また、このサービスについて、KNT-CTホールディングスは「アウトソーシングで創出された時間は、よりお子様のために有効活用を」「これらのサービスを通じて、 教育現場における課題に共に取り組み、問題解決・負担軽減を考えてまいります」としている。

「問い合わせは30件ほど、いただいています」

PTAの活動が負担になっている人にとっては、待望とも言えるサービスだが、気になるのが利用料金だろう。たとえば、PTAの役員となった保護者が、役員としてやるべきことを、全て、このサービスでお願いする場合、年間でどのぐらいのお金がかかるのか?
また、8月25日に受け付けを開始しているが、すでに申し込みはあるのか?

KNT-CTホールディングスの担当者に聞いた。


――このようなサービスを始めた理由は?

修学旅行などを通じて教育現場の課題に近い位置で向き合ってきた中で、激変するPTA活動を取り巻く環境変化に直面し、そのアウトソーシング(=外部委託)の必要性という課題に気づきました。

それらに対して、「当社グループのリソース」を使って、ワンストップでサービスを提供することで解決できるのではないかという視点で、新たなサービスとして、今回、立ち上げました。


――「当社グループのリソース」というのは、どのようなことを指している?

KNT-CTホールディングスには複数のグループ会社がありますので、今回、ご案内するサービスメニューはそのグループ会社で手配などが可能です。

例えば、今回発表したサービスメニューは、下記の当社のグループ会社がサービスを請け負います。

「印刷・デザイン」「WEBサイト作成」→(株)KNTビジネスクリエイト
「人材派遣」→(株)ツーリストエキスパーツ
「イベント関連の企画・運営・プロデュース」→(株)イベントコンベンションハウス

イベント制作(提供:KNT-CTホールディングス)
イベント制作(提供:KNT-CTホールディングス)

――このサービス、どのような人からの利用を想定している?

基本的には、PTA活動の主体者である保護者の方からの依頼を想定しています。WEBサイト上でどなたでもお申し込みいただけます。


 ――たとえば、PTAの役員をやることになった保護者が、役員としてやるべきことを、全て、このサービスでお願いする場合、年間でどのぐらいのお金がかかる?
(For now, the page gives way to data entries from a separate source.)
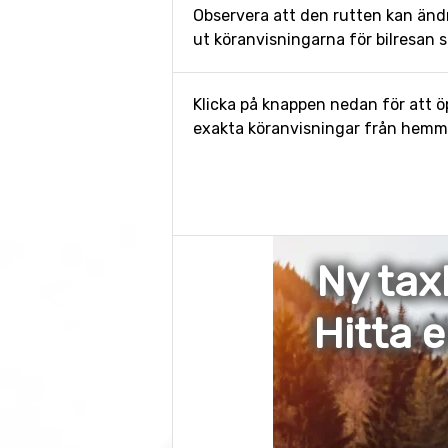
Observera att den rutten kan änd
ut köranvisningarna för bilresan s
Klicka på knappen nedan för att öp
exakta köranvisningar från hemmet
Ny tax
Hitta 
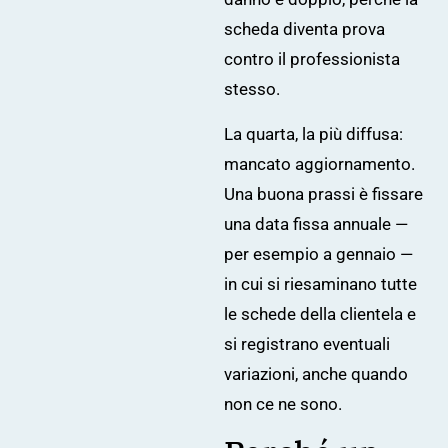
scheda diventa prova
contro il professionista
stesso.
La quarta, la più diffusa:
mancato aggiornamento.
Una buona prassi è fissare
una data fissa annuale —
per esempio a gennaio —
in cui si riesaminano tutte
le schede della clientela e
si registrano eventuali
variazioni, anche quando
non ce ne sono.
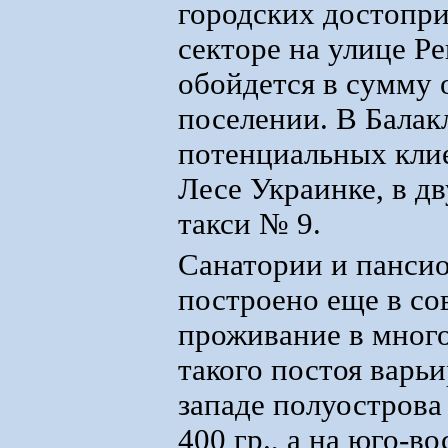
городских достопри
секторе на улице Ре
обойдется в сумму 
поселении. В Балак
потенциальных клие
Лесе Украинке, в д
такси № 9.
Санатории и пансио
построено еще в со
проживание в мног
такого постоя варьи
западе полуострова 
400 гр., а на юго-в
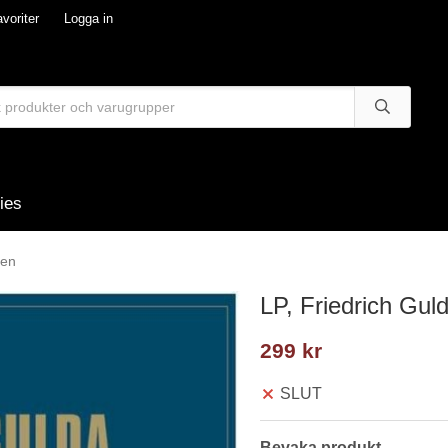
voriter
Logga in
ies
nen
LP, Friedrich Gul
299 kr
SLUT
Bevaka produkt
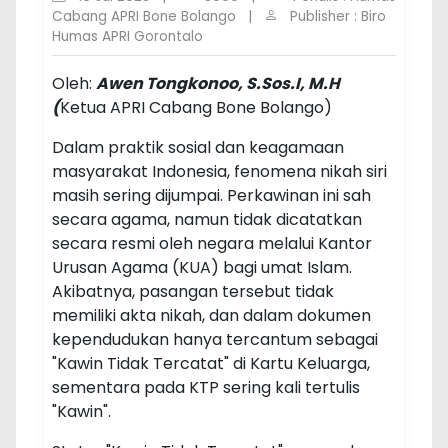
Cabang APRI Bone Bolango
|
Publisher : Biro
Humas APRI Gorontalo
Oleh:
Awen Tongkonoo, S.Sos.I, M.H
(
Ketua APRI Cabang Bone Bolango)
Dalam praktik sosial dan keagamaan
masyarakat Indonesia, fenomena nikah siri
masih sering dijumpai. Perkawinan ini sah
secara agama, namun tidak dicatatkan
secara resmi oleh negara melalui Kantor
Urusan Agama (KUA) bagi umat Islam.
Akibatnya, pasangan tersebut tidak
memiliki akta nikah, dan dalam dokumen
kependudukan hanya tercantum sebagai
"Kawin Tidak Tercatat" di Kartu Keluarga,
sementara pada KTP sering kali tertulis
"Kawin".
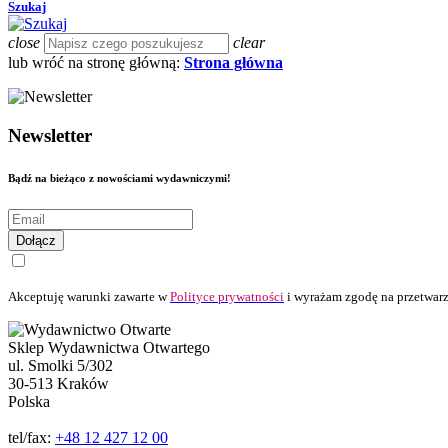
Szukaj
close
clear
lub wróć na stronę główną:
Strona główna
Newsletter
Bądź na bieżąco z nowościami wydawniczymi!
Dołącz
Akceptuję warunki zawarte w
Polityce prywatności
i wyrażam zgodę na przetwarz
Sklep Wydawnictwa Otwartego
ul. Smolki 5/302
30-513 Kraków
Polska
tel/fax:
+48 12 427 12 00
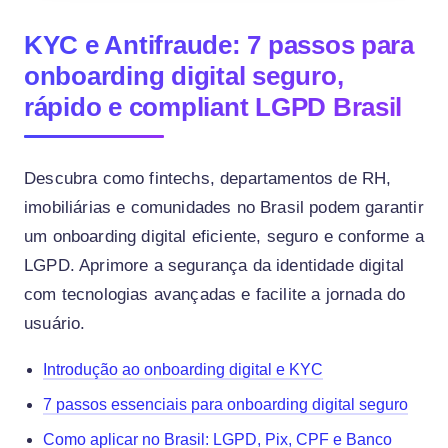
KYC e Antifraude: 7 passos para
onboarding digital seguro,
rápido e compliant LGPD Brasil
Descubra como fintechs, departamentos de RH,
imobiliárias e comunidades no Brasil podem garantir
um onboarding digital eficiente, seguro e conforme a
LGPD. Aprimore a segurança da identidade digital
com tecnologias avançadas e facilite a jornada do
usuário.
Introdução ao onboarding digital e KYC
7 passos essenciais para onboarding digital seguro
Como aplicar no Brasil: LGPD, Pix, CPF e Banco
依頼の内容を伺い、見積もりをさせていただきます。サービス内容と要望、ボリュームなどによって料金は異なってくるので、料金の提示は難しいです。


――すでに申し込みはある?

お問い合わせは、これまでに30件ほど、いただいております。お問い合わせからお申し込みまで、打ち合わせなどでお時間がかかるものも多く、まだ正式なお申し込みには至っていないのが現状です。



子どものために頑張りたいという気持ちはあっても、共働き世帯が増える中、PTA業務をアウトソーシングすることに興味がある人は少なからずいるだろう。料金次第という面もあると思うのでこのサービスがどこまで広がるか今後に注目だ。